Extracted data entries:
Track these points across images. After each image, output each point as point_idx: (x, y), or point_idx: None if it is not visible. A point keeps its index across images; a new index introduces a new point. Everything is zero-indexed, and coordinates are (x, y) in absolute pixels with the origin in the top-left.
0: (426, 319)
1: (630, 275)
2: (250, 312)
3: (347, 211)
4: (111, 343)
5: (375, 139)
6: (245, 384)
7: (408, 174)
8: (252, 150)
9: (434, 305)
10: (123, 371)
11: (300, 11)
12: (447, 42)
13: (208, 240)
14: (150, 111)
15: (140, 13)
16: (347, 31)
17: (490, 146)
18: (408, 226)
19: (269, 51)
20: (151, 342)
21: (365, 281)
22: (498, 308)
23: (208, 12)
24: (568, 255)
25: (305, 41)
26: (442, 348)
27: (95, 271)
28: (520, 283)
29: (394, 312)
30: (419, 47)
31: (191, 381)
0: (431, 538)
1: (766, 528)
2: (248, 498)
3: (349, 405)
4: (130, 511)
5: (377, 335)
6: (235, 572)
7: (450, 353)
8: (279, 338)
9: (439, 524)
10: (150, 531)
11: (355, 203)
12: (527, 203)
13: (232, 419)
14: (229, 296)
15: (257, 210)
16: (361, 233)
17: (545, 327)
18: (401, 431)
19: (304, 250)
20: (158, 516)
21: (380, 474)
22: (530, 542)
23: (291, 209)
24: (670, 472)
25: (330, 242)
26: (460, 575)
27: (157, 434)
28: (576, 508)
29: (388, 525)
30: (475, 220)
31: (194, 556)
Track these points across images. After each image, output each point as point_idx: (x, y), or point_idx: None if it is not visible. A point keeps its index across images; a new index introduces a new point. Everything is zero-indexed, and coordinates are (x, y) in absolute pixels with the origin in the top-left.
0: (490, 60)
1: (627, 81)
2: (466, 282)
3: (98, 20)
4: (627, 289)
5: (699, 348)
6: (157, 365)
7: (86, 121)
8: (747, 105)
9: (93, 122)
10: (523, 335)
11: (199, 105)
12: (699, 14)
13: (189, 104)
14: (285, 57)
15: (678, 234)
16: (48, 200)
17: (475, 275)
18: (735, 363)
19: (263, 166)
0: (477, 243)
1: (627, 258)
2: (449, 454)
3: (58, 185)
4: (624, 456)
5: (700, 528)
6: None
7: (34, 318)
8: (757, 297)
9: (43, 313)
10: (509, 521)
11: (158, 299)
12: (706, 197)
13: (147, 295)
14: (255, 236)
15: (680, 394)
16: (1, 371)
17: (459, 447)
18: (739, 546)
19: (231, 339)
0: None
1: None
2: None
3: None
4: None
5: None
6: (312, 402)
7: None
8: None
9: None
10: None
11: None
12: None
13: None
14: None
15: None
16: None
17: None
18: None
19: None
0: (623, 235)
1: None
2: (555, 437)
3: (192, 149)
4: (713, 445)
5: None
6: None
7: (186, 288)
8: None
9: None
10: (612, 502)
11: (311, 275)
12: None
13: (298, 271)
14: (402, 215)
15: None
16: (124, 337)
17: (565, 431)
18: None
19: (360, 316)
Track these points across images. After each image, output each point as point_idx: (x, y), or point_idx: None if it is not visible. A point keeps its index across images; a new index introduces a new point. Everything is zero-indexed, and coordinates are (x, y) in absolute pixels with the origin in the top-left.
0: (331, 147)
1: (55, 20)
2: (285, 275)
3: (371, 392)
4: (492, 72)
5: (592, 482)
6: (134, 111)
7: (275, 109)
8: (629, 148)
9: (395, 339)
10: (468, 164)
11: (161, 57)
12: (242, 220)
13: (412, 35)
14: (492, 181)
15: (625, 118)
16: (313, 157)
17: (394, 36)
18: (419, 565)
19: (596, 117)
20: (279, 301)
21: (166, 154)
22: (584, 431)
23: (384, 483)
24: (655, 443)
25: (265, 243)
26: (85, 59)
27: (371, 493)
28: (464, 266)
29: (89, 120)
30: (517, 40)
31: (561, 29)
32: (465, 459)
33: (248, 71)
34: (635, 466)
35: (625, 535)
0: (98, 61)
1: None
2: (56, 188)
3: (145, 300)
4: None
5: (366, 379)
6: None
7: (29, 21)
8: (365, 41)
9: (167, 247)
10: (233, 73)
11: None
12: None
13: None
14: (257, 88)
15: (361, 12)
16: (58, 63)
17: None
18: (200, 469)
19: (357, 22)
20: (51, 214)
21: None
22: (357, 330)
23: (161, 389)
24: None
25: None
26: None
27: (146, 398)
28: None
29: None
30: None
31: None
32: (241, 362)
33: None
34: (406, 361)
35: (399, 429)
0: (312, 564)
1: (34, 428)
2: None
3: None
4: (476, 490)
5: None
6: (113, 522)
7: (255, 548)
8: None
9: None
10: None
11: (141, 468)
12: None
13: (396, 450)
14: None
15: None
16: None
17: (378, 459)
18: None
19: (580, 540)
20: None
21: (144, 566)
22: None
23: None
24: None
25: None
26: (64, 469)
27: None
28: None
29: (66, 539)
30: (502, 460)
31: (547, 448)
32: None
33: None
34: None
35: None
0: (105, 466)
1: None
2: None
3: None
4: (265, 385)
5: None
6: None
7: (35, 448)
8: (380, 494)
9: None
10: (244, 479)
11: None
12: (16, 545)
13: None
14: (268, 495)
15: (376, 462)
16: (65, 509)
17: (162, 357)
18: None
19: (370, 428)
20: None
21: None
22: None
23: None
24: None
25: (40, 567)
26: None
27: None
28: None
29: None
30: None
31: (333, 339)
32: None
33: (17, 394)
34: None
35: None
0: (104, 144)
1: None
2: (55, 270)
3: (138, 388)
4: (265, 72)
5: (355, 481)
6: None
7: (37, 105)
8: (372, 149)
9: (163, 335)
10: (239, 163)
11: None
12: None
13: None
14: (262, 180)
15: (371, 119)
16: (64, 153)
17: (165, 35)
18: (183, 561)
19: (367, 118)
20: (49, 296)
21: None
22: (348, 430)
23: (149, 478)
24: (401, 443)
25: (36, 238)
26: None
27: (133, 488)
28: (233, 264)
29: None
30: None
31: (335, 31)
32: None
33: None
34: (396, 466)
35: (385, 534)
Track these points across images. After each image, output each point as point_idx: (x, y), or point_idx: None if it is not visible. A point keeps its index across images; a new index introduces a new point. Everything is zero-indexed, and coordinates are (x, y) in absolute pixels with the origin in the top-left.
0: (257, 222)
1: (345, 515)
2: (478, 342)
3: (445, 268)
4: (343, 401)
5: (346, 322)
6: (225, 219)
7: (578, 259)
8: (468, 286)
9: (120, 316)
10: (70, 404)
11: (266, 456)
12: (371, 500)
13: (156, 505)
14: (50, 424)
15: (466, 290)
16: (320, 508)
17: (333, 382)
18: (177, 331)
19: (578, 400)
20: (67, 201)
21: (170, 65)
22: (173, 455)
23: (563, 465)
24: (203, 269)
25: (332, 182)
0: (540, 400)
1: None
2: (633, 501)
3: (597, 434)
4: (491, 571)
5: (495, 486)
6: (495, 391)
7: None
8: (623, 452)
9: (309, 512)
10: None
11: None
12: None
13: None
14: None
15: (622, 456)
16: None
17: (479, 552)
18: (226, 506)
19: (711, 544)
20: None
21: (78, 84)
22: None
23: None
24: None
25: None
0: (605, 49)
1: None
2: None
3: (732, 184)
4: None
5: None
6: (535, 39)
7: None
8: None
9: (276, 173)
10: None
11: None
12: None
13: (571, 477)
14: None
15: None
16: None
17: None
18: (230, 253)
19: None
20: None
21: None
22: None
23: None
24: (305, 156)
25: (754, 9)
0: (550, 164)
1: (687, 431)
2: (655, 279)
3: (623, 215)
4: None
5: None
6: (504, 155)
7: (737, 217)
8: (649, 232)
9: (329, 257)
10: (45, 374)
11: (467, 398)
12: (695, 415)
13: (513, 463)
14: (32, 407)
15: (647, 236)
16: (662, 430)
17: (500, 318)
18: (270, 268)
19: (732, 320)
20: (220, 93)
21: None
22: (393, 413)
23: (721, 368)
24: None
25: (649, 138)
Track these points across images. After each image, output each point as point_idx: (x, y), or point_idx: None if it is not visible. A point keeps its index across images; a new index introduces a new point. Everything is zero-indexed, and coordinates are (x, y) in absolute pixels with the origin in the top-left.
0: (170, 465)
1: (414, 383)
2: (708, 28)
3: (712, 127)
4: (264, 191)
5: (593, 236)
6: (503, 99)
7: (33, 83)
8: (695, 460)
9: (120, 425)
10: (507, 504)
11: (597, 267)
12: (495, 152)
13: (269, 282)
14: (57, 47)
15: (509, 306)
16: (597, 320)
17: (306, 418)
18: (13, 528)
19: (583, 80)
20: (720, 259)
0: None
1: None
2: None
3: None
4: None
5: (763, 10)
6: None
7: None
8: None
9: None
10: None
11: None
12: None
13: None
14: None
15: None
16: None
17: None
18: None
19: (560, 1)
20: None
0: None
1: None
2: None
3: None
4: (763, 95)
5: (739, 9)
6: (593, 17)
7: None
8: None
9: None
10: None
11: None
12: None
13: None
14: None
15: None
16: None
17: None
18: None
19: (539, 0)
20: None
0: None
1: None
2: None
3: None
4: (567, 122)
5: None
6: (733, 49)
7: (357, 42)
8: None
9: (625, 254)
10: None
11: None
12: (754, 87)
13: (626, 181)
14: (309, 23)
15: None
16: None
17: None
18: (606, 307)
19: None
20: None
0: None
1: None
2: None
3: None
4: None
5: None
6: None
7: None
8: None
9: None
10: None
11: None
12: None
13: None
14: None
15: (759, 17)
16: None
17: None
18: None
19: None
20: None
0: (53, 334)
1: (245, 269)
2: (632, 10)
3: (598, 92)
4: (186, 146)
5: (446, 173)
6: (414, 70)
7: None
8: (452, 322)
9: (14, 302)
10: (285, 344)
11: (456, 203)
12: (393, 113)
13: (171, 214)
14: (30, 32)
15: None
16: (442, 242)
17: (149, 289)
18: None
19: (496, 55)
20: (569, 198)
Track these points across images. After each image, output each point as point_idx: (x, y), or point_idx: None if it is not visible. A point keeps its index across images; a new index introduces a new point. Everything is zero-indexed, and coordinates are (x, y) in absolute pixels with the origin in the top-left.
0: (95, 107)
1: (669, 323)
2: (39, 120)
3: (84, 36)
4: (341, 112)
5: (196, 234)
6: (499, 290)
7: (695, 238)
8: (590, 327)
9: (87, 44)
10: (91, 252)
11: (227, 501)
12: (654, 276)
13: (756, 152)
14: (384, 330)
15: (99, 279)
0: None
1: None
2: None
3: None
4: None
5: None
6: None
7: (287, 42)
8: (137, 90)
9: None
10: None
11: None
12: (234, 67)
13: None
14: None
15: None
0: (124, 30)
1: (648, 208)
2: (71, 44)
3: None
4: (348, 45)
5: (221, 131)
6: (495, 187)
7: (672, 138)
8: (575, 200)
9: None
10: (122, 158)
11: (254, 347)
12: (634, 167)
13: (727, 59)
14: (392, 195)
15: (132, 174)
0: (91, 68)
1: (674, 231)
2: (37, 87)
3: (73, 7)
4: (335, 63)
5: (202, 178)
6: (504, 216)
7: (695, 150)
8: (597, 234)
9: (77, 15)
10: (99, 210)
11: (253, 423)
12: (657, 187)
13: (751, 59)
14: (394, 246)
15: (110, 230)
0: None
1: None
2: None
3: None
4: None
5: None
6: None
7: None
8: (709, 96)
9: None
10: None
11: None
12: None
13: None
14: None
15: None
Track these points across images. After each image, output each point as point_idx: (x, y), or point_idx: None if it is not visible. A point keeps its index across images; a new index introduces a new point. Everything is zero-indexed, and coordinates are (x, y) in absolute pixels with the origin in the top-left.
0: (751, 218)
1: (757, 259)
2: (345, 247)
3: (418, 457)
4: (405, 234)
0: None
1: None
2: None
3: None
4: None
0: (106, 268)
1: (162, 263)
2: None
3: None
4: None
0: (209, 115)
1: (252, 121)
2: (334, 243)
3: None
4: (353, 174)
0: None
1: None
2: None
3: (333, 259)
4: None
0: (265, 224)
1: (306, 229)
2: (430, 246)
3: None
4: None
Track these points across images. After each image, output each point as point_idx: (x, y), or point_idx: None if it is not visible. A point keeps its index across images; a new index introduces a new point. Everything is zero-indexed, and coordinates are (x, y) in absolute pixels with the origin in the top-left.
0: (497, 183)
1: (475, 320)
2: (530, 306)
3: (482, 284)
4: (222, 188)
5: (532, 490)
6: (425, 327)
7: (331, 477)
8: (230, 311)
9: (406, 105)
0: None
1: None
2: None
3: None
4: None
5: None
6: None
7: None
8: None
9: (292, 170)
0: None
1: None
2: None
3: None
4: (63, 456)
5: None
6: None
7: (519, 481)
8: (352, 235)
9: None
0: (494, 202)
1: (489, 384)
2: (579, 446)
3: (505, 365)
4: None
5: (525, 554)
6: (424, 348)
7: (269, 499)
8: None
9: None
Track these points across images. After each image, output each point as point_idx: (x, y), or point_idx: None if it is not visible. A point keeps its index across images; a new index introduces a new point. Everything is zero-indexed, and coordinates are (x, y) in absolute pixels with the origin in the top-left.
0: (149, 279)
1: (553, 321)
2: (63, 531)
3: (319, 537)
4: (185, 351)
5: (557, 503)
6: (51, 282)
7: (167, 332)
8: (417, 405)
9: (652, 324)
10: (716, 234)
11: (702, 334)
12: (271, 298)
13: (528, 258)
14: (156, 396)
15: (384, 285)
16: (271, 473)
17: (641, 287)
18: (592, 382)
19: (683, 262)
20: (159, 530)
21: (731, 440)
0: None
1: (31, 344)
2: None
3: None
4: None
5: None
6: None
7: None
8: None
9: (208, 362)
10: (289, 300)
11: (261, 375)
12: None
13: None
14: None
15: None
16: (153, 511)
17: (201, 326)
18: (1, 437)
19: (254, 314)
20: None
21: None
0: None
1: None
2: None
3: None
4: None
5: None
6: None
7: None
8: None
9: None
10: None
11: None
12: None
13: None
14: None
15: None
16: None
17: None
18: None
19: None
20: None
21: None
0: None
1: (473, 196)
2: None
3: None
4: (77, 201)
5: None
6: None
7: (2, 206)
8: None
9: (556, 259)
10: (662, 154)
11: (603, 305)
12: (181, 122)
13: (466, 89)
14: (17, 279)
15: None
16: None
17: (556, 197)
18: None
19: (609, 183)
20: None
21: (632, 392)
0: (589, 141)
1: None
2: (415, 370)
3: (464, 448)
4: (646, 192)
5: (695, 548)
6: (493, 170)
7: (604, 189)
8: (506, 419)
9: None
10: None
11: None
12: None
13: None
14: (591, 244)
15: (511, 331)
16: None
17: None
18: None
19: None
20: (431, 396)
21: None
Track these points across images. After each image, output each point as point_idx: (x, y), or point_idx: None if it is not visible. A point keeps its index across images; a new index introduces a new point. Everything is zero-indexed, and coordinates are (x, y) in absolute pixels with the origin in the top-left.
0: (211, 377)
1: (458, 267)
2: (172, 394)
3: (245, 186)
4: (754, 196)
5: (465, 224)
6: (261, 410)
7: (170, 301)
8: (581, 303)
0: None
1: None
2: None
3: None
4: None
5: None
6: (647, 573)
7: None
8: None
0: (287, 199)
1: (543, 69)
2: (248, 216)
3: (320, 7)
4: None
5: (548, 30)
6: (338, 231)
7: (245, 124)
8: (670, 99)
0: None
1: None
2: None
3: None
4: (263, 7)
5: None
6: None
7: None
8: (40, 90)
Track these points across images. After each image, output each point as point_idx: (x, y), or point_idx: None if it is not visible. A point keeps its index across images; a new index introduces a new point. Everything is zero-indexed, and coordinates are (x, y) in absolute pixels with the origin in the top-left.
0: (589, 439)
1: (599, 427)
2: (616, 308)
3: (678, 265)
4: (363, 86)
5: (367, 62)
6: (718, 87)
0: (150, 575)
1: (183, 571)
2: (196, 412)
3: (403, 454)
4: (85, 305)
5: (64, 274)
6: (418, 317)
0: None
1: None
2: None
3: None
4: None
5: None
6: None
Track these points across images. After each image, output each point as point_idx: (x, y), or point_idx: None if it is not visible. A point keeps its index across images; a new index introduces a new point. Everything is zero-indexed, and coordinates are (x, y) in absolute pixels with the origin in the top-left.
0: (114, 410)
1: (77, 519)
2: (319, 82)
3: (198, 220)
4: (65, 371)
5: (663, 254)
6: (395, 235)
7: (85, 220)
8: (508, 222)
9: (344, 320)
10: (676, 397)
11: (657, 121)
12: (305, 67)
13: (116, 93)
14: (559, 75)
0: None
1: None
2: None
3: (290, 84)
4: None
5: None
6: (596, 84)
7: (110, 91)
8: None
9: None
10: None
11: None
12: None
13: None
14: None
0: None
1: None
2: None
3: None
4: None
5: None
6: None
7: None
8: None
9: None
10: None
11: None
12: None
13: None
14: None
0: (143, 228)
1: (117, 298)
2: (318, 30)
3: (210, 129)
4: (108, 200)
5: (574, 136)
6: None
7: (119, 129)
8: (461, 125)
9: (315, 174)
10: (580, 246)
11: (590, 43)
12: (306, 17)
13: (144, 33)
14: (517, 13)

#### Work to be completed:
Rewrite the listing from its start through the line containing "7: (408, 174)", swapping "top-left" for "upper-left" and leaving everything else in those lines as it is.

#### Exercise result:
Track these points across images. After each image, output each point as point_idx: (x, y), or point_idx: None if it is not visible. A point keeps its index across images; a new index introduces a new point. Everything is zero-indexed, and coordinates are (x, y) in absolute pixels with the origin in the upper-left.
0: (426, 319)
1: (630, 275)
2: (250, 312)
3: (347, 211)
4: (111, 343)
5: (375, 139)
6: (245, 384)
7: (408, 174)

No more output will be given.